Onze horas da manhã. O cabelo molhado, emaranhado e colado ao início das costas. O olhar varre o guarda-roupa. Depois de tanta procura, descalça e de hobby, vai para a sacada. Seu olhar ganha a linha paralela do horizonte. Paralela? Paralela com tantas coisas. Lembranças brincam de correr por aquela linha, brincam de escorrega, brincam de gangorra, brincam de pique - esconde. Lembranças.

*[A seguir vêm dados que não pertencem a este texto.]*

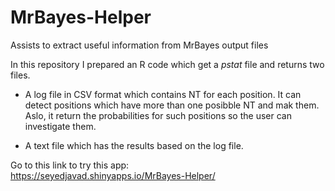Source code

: # MrBayes-Helper
Assists to extract useful information from MrBayes output files  
  
In this repository I prepared an R code which get a *pstat* file and returns two files.

- A log file in CSV format which contains NT for each position. It can detect positions which have more than one posibble NT and mak them. Aslo, it return the probabilities for such positions so the user can investigate them.

- A text file which has the results based on the log file.


Go to this link to try this app:  
https://seyedjavad.shinyapps.io/MrBayes-Helper/
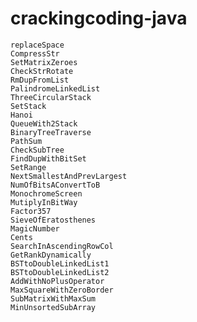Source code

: crackingcoding-java
===================
	replaceSpace
	CompressStr
	SetMatrixZeroes
	CheckStrRotate
	RmDupFromList
	PalindromeLinkedList
	ThreeCircularStack
	SetStack
	Hanoi
	QueueWith2Stack
	BinaryTreeTraverse
	PathSum
	CheckSubTree
	FindDupWithBitSet
	SetRange
	NextSmallestAndPrevLargest
	NumOfBitsAConvertToB
	MonochromeScreen
	MutiplyInBitWay
	Factor357
	SieveOfEratosthenes
	MagicNumber
	Cents
	SearchInAscendingRowCol
	GetRankDynamically
	BSTtoDoubleLinkedList1
	BSTtoDoubleLinkedList2
	AddWithNoPlusOperator
	MaxSquareWithZeroBorder
	SubMatrixWithMaxSum
	MinUnsortedSubArray
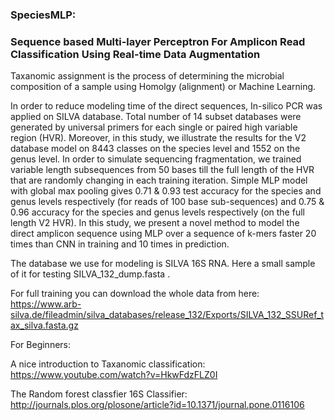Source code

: ### SpeciesMLP: 
### Sequence based Multi-layer Perceptron For Amplicon Read Classification Using Real-time Data Augmentation

Taxanomic assignment is the process of determining the microbial composition  of a sample using Homolgy (alignment) or Machine Learning.

In order to reduce modeling time of the direct sequences, In-silico PCR was applied on SILVA database. Total number of 14 subset databases were generated by universal primers for each single or paired high variable region (HVR). Moreover, in this study, we illustrate the results for the V2 database model on 8443 classes on the species level and 1552 on the genus level. In order to simulate sequencing fragmentation, we trained variable length subsequences from 50 bases till the full length of the HVR that are randomly changing in each training iteration. Simple MLP model with global max pooling gives 0.71 & 0.93 test accuracy for the species and genus levels respectively (for reads of 100 base sub-sequences) and 0.75 & 0.96 accuracy for the species and genus levels respectively (on the full length V2 HVR). In this study, we present a novel method to model the direct amplicon sequence using MLP over a sequence of k-mers faster 20 times than CNN in training and 10 times in prediction.


The database we use for modeling is SILVA 16S RNA.
Here a small sample of it for testing SILVA_132_dump.fasta .

For full training you can download the whole data from here:
https://www.arb-silva.de/fileadmin/silva_databases/release_132/Exports/SILVA_132_SSURef_tax_silva.fasta.gz

For Beginners:

A nice introduction to Taxanomic classification:
https://www.youtube.com/watch?v=HkwFdzFLZ0I

The Random forest classfier 16S Classifier:
http://journals.plos.org/plosone/article?id=10.1371/journal.pone.0116106
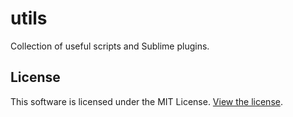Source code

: # utils

Collection of useful scripts and Sublime plugins.

## License
This software is licensed under the MIT License. [View the license](LICENSE).

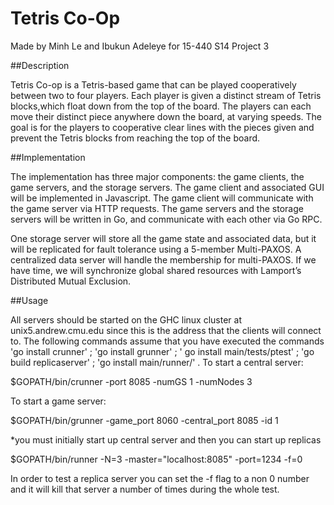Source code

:Tetris Co-Op
============


Made by Minh Le and Ibukun Adeleye for 15-440 S14 Project 3 

##Description

Tetris Co-op is a Tetris-based game that can be played cooperatively between two to four players. Each player is given a distinct stream of Tetris blocks,which float down from the top of the board. The players can each move their distinct piece anywhere down the board, at varying speeds. The goal is for the players to cooperative clear lines with the pieces given and prevent the Tetris blocks from reaching the top of the board. 

##Implementation

The implementation has three major components: the game clients, the game servers, and the storage servers. The game client and associated GUI will be implemented in Javascript. The game client will communicate with the game server via HTTP requests. The game servers and the storage servers will be written in Go, and communicate with each other via Go RPC. 

One storage server will store all the game state and associated data, but it will be replicated for fault tolerance using a 5-member Multi-PAXOS. A centralized data server will handle the membership for multi-PAXOS. If we have time, we will synchronize global shared resources with Lamport’s Distributed Mutual Exclusion.


##Usage

All servers should be started on the GHC linux cluster at unix5.andrew.cmu.edu since this is the address that the clients will connect to. The following commands assume that you have executed the commands 'go install crunner' ; 'go install grunner' ; ' go install main/tests/ptest' ; 'go build replicaserver' ; 'go install main/runner/' . 
To start a central server: 

$GOPATH/bin/crunner -port 8085 -numGS 1 -numNodes 3 

To start a game server: 

$GOPATH/bin/grunner -game_port 8060 -central_port 8085 -id 1

*you must initially start up central server and then you can start up replicas

$GOPATH/bin/runner -N=3 -master="localhost:8085" -port=1234 -f=0

In order to test a replica server you can set the -f flag to a non 0 number and it will kill that server a number of times during the whole test.
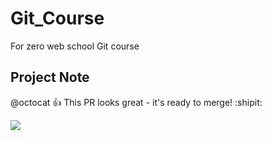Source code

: # Git_Course
For zero web school Git course

## Project Note

@octocat :+1: This PR looks great - it's ready to merge! :shipit:

![](https://upload.wikimedia.org/wikipedia/commons/5/56/Tiger.50.jpg)
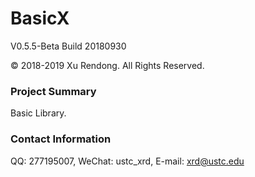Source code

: # BasicX
V0.5.5-Beta Build 20180930

© 2018-2019 Xu Rendong. All Rights Reserved.

### Project Summary
Basic Library.

### Contact Information
QQ: 277195007, WeChat: ustc_xrd, E-mail: xrd@ustc.edu
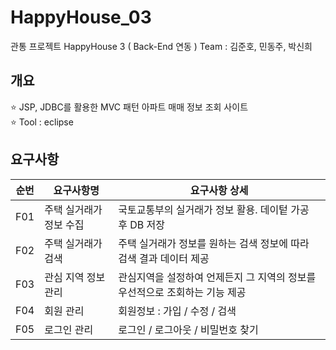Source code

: # HappyHouse_03
관통 프로젝트 HappyHouse 3 ( Back-End 연동 )
Team : 김준호, 민동주, 박신희

## 개요 
⭐ JSP, JDBC를 활용한 MVC 패턴 아파트 매매 정보 조회 사이트 <br>
⭐ Tool : eclipse

## 요구사항
|순번|요구사항명|요구사항 상세|
|------|---|---|
|F01|주택 실거래가 정보 수집|국토교통부의 실거래가 정보 활용. 데이텉 가공 후 DB 저장|
|F02|주택 실거래가 검색|주택 실거래가 정보를 원하는 검색 정보에 따라 검색 결과 데이터 제공|
|F03|관심 지역 정보 관리|관심지역을 설정하여 언제든지 그 지역의 정보를 우선적으로 조회하는 기능 제공|
|F04|회원 관리|회원정보 : 가입 / 수정 / 검색
|F05|로그인 관리|로그인 / 로그아웃 / 비밀번호 찾기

Por debaixo daquela linha, paralela a um mundo distante, os olhos quase se afogam em um lago. É preciso ter cuidado e equilibrar o olhar naquela linha. Embora de águas calmas, ninguém sabe os perigos que habitam aquelas águas azuladas. Seres fantásticos podem existir ali. E talvez seja em busca desses seres que aquela mulher entrega olhares à varanda. Quase 12h e as piscinas do hotel, que se acabam antes do lago, continuam vazias. Nenhuma criança, nenhuma cena de beijo, nenhum copo carente de sol. Ninguém.

O horizonte dividia céu e lago e as piscinas se espremiam entre o lago e o hotel. Um hotel com linhas européias. Talvez algum estilista desistira dos tecidos e fora para o concreto. Talvez. Eram cortes, decotes, recortes, bicos e fendas naquele concreto. Um estilista que ousara na cor. O hotel tinha cor de vinho tinto. E aquela mulher continuava na varanda. Pena que não fumava, pois era o momento ideal para acender um cigarro.

Ela podia dançar cantar espernear e até pular da varanda, mas continuava lá, com olhos de vitrine. Olhava e esperava que alguém a olhasse. Entregava-se naquela varanda. O vento trazia um cheiro azul. Os cabelos secavam. E ela, naquele transe, naquela paciência budista, esperava sei lá o que. Como se o tempo cochichasse em seus ouvidos, ela volta ao guarda-roupa. Folheia dezenas de biquínis. Lisos, listrados, florais... E quando parece estar decidida, deixa o hobby cair e veste uma calça jeans, uma camisa de se amarrar com laços e um sapato de salto alto. Pega o primeiro elevador que aparece e caminha ferindo a solidão que anda à solta, entre o horizonte, as piscinas e o hotel tinto. Tinto como o batom que tentava disfarçar a solidão nascente em sua boca poente.